> [Exercise goal]: Among the entries below, extract exactly the lines that run from the one with "69: (787, 112)" through the one with "212: (1432, 192)", both ends included.
★ ★ ★ ★ ★ ★ ★
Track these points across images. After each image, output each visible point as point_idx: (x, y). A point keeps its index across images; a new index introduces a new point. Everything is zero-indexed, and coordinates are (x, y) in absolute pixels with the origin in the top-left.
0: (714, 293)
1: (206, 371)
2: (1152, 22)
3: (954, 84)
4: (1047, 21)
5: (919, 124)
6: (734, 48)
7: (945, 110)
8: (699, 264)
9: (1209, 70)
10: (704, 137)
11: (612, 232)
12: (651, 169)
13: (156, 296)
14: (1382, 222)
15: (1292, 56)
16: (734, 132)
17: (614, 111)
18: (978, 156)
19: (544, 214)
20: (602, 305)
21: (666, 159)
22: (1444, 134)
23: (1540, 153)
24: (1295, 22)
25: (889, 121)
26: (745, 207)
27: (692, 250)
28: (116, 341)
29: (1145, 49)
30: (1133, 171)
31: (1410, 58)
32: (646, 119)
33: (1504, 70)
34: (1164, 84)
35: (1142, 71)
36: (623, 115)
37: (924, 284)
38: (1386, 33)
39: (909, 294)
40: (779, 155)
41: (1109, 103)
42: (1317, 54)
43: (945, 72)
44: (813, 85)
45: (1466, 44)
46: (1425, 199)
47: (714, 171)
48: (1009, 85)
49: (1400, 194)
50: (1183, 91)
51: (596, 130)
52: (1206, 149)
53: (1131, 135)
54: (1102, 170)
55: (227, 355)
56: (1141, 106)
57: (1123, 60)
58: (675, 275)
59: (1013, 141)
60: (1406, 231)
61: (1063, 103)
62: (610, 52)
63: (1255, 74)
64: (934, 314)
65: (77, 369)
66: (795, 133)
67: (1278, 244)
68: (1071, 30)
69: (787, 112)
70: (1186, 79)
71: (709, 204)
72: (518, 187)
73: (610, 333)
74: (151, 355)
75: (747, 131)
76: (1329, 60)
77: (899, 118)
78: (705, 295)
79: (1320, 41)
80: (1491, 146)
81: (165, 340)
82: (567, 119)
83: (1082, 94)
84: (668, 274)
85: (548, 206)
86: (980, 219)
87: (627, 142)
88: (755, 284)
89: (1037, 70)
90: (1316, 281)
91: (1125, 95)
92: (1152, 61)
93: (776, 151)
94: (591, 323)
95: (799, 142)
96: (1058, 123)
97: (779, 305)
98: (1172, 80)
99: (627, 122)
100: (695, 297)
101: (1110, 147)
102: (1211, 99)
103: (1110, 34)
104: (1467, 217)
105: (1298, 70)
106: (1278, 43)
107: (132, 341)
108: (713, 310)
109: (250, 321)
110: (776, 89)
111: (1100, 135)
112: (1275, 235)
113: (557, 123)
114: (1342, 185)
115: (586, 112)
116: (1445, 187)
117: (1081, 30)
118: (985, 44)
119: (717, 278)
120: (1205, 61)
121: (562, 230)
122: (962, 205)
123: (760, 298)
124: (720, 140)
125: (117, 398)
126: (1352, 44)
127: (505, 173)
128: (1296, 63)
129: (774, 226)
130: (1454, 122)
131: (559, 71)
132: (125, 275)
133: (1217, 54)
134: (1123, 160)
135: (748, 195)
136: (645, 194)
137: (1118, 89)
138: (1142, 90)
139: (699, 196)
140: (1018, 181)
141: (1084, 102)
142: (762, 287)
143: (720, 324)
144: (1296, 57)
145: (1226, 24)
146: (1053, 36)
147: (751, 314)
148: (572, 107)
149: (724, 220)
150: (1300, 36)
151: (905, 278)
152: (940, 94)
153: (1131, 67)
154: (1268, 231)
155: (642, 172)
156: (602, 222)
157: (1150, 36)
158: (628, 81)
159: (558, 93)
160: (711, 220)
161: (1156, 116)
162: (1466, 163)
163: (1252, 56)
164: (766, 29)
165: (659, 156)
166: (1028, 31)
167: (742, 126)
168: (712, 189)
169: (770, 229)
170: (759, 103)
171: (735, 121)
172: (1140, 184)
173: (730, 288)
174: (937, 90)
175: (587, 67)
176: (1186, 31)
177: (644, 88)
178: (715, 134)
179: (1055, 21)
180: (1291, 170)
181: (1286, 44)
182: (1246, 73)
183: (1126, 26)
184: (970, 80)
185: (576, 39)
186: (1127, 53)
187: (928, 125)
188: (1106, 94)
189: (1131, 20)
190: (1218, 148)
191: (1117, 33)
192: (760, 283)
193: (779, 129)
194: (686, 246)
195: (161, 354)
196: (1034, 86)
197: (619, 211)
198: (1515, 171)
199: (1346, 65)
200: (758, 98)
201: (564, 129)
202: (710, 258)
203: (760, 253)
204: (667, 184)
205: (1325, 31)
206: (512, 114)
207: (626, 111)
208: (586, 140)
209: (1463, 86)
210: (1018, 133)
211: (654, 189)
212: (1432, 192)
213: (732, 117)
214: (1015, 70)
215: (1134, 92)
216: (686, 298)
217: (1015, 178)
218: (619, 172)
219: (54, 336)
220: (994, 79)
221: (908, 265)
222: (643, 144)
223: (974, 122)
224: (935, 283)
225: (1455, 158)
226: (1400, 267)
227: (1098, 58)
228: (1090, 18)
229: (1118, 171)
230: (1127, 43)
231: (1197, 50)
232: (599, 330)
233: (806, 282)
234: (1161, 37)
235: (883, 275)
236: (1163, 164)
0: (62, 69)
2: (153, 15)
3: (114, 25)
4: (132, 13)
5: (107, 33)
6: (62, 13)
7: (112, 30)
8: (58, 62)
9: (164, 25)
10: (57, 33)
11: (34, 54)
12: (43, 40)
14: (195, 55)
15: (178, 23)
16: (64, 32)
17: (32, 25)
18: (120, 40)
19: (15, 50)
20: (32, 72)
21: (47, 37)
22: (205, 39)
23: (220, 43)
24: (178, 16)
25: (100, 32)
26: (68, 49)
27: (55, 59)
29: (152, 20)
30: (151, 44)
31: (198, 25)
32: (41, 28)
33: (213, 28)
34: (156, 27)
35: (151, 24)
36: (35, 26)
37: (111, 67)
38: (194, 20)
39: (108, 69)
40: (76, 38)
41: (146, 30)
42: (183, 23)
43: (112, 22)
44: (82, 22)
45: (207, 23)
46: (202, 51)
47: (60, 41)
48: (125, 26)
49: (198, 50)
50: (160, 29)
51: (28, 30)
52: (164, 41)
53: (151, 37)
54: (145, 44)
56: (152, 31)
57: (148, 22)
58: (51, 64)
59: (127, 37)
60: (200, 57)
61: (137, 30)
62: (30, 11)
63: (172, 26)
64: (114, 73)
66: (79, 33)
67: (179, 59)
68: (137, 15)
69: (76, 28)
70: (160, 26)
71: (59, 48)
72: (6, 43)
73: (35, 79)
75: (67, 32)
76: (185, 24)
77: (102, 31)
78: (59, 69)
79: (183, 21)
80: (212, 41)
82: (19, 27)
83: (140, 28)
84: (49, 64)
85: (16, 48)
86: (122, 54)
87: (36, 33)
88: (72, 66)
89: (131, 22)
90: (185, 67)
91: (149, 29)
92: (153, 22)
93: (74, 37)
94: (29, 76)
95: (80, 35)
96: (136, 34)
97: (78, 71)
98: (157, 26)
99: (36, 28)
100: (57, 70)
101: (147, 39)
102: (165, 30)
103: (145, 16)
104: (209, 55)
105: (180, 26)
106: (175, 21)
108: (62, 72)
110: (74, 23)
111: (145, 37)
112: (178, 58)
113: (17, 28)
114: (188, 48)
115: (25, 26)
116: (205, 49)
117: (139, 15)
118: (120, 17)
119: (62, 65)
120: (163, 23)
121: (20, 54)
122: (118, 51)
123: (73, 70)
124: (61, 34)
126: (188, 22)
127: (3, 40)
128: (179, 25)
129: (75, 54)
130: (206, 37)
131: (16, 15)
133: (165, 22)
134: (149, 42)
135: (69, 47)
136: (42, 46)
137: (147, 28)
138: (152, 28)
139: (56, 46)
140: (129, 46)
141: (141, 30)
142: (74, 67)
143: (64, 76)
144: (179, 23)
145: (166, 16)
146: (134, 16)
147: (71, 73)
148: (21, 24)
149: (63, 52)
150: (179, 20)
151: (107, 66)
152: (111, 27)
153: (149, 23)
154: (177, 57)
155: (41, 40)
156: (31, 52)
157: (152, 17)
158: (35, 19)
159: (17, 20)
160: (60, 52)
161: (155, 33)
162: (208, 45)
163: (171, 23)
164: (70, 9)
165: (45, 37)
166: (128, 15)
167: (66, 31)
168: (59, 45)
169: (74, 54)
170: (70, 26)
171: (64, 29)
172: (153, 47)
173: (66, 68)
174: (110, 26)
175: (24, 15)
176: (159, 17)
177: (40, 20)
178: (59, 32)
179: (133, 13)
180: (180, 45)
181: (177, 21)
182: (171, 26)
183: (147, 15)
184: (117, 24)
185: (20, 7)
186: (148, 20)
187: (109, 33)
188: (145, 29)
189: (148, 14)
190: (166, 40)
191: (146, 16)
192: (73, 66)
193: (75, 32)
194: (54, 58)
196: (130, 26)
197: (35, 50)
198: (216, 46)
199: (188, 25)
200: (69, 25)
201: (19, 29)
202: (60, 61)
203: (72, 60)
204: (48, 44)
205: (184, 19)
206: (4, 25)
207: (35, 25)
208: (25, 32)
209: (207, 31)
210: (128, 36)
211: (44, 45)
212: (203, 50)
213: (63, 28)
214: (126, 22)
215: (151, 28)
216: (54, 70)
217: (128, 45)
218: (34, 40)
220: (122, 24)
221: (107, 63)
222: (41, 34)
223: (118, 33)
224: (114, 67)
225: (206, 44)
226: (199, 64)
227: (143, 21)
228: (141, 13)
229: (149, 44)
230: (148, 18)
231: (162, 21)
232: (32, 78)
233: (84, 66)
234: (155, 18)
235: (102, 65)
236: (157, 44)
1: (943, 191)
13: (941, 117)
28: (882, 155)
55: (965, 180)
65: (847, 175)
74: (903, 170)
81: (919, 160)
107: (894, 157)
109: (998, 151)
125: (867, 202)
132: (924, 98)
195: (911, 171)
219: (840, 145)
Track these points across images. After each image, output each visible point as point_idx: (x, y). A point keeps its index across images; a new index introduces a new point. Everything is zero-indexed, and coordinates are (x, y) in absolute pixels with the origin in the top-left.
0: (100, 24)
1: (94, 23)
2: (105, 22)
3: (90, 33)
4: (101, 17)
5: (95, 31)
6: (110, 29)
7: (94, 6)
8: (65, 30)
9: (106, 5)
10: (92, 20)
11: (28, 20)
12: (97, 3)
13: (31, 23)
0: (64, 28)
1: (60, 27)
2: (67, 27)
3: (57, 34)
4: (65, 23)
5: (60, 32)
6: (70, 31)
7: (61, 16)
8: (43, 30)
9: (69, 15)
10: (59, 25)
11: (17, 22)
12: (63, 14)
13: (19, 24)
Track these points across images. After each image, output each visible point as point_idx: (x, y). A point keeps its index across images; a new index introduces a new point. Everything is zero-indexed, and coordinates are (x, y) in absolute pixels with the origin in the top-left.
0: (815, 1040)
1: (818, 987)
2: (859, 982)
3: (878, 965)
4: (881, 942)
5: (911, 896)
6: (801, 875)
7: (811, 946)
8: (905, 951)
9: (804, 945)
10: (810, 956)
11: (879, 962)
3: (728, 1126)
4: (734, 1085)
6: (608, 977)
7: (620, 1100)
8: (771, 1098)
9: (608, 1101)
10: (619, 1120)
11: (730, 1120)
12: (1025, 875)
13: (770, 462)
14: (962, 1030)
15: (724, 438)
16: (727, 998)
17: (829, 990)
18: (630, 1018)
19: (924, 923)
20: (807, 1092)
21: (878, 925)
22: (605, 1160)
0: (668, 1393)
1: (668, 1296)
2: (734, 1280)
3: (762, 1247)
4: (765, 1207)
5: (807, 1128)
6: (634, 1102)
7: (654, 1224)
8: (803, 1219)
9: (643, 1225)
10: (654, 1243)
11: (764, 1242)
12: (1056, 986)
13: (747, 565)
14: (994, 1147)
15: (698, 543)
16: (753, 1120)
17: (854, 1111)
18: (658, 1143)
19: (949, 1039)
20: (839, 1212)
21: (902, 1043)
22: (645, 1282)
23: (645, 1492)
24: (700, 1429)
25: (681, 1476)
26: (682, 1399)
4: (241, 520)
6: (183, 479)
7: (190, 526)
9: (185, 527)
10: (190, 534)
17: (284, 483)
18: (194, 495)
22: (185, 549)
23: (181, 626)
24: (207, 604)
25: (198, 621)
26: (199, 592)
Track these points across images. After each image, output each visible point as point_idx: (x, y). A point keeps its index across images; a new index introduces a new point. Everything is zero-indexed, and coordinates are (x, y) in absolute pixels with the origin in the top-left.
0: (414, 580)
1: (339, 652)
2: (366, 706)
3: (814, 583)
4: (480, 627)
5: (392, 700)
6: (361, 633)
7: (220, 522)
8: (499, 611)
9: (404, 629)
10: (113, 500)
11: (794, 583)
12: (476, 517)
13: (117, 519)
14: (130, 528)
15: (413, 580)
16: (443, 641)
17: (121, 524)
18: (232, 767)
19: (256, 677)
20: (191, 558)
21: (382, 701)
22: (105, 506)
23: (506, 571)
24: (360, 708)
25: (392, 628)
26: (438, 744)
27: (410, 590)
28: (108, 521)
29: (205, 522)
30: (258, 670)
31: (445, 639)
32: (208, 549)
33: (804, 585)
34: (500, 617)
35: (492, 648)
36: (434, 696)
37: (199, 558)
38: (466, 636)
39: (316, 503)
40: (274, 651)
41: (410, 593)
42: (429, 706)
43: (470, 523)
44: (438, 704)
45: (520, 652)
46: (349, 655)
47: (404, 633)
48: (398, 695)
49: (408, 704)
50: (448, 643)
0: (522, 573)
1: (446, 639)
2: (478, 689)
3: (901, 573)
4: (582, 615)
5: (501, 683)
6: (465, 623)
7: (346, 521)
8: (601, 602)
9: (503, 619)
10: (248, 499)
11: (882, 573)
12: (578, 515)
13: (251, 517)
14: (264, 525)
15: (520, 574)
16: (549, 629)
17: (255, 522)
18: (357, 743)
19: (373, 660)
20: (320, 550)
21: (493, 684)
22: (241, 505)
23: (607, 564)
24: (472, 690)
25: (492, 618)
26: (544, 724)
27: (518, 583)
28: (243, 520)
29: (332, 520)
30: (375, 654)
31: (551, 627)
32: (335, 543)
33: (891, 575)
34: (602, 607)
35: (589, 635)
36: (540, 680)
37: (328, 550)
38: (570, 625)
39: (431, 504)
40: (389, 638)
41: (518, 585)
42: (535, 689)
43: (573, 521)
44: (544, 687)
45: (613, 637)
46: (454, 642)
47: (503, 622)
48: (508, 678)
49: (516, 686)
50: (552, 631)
★ ★ ★ ★ ★ ★ ★
> [Response for this exercise]:
69: (787, 112)
70: (1186, 79)
71: (709, 204)
72: (518, 187)
73: (610, 333)
74: (151, 355)
75: (747, 131)
76: (1329, 60)
77: (899, 118)
78: (705, 295)
79: (1320, 41)
80: (1491, 146)
81: (165, 340)
82: (567, 119)
83: (1082, 94)
84: (668, 274)
85: (548, 206)
86: (980, 219)
87: (627, 142)
88: (755, 284)
89: (1037, 70)
90: (1316, 281)
91: (1125, 95)
92: (1152, 61)
93: (776, 151)
94: (591, 323)
95: (799, 142)
96: (1058, 123)
97: (779, 305)
98: (1172, 80)
99: (627, 122)
100: (695, 297)
101: (1110, 147)
102: (1211, 99)
103: (1110, 34)
104: (1467, 217)
105: (1298, 70)
106: (1278, 43)
107: (132, 341)
108: (713, 310)
109: (250, 321)
110: (776, 89)
111: (1100, 135)
112: (1275, 235)
113: (557, 123)
114: (1342, 185)
115: (586, 112)
116: (1445, 187)
117: (1081, 30)
118: (985, 44)
119: (717, 278)
120: (1205, 61)
121: (562, 230)
122: (962, 205)
123: (760, 298)
124: (720, 140)
125: (117, 398)
126: (1352, 44)
127: (505, 173)
128: (1296, 63)
129: (774, 226)
130: (1454, 122)
131: (559, 71)
132: (125, 275)
133: (1217, 54)
134: (1123, 160)
135: (748, 195)
136: (645, 194)
137: (1118, 89)
138: (1142, 90)
139: (699, 196)
140: (1018, 181)
141: (1084, 102)
142: (762, 287)
143: (720, 324)
144: (1296, 57)
145: (1226, 24)
146: (1053, 36)
147: (751, 314)
148: (572, 107)
149: (724, 220)
150: (1300, 36)
151: (905, 278)
152: (940, 94)
153: (1131, 67)
154: (1268, 231)
155: (642, 172)
156: (602, 222)
157: (1150, 36)
158: (628, 81)
159: (558, 93)
160: (711, 220)
161: (1156, 116)
162: (1466, 163)
163: (1252, 56)
164: (766, 29)
165: (659, 156)
166: (1028, 31)
167: (742, 126)
168: (712, 189)
169: (770, 229)
170: (759, 103)
171: (735, 121)
172: (1140, 184)
173: (730, 288)
174: (937, 90)
175: (587, 67)
176: (1186, 31)
177: (644, 88)
178: (715, 134)
179: (1055, 21)
180: (1291, 170)
181: (1286, 44)
182: (1246, 73)
183: (1126, 26)
184: (970, 80)
185: (576, 39)
186: (1127, 53)
187: (928, 125)
188: (1106, 94)
189: (1131, 20)
190: (1218, 148)
191: (1117, 33)
192: (760, 283)
193: (779, 129)
194: (686, 246)
195: (161, 354)
196: (1034, 86)
197: (619, 211)
198: (1515, 171)
199: (1346, 65)
200: (758, 98)
201: (564, 129)
202: (710, 258)
203: (760, 253)
204: (667, 184)
205: (1325, 31)
206: (512, 114)
207: (626, 111)
208: (586, 140)
209: (1463, 86)
210: (1018, 133)
211: (654, 189)
212: (1432, 192)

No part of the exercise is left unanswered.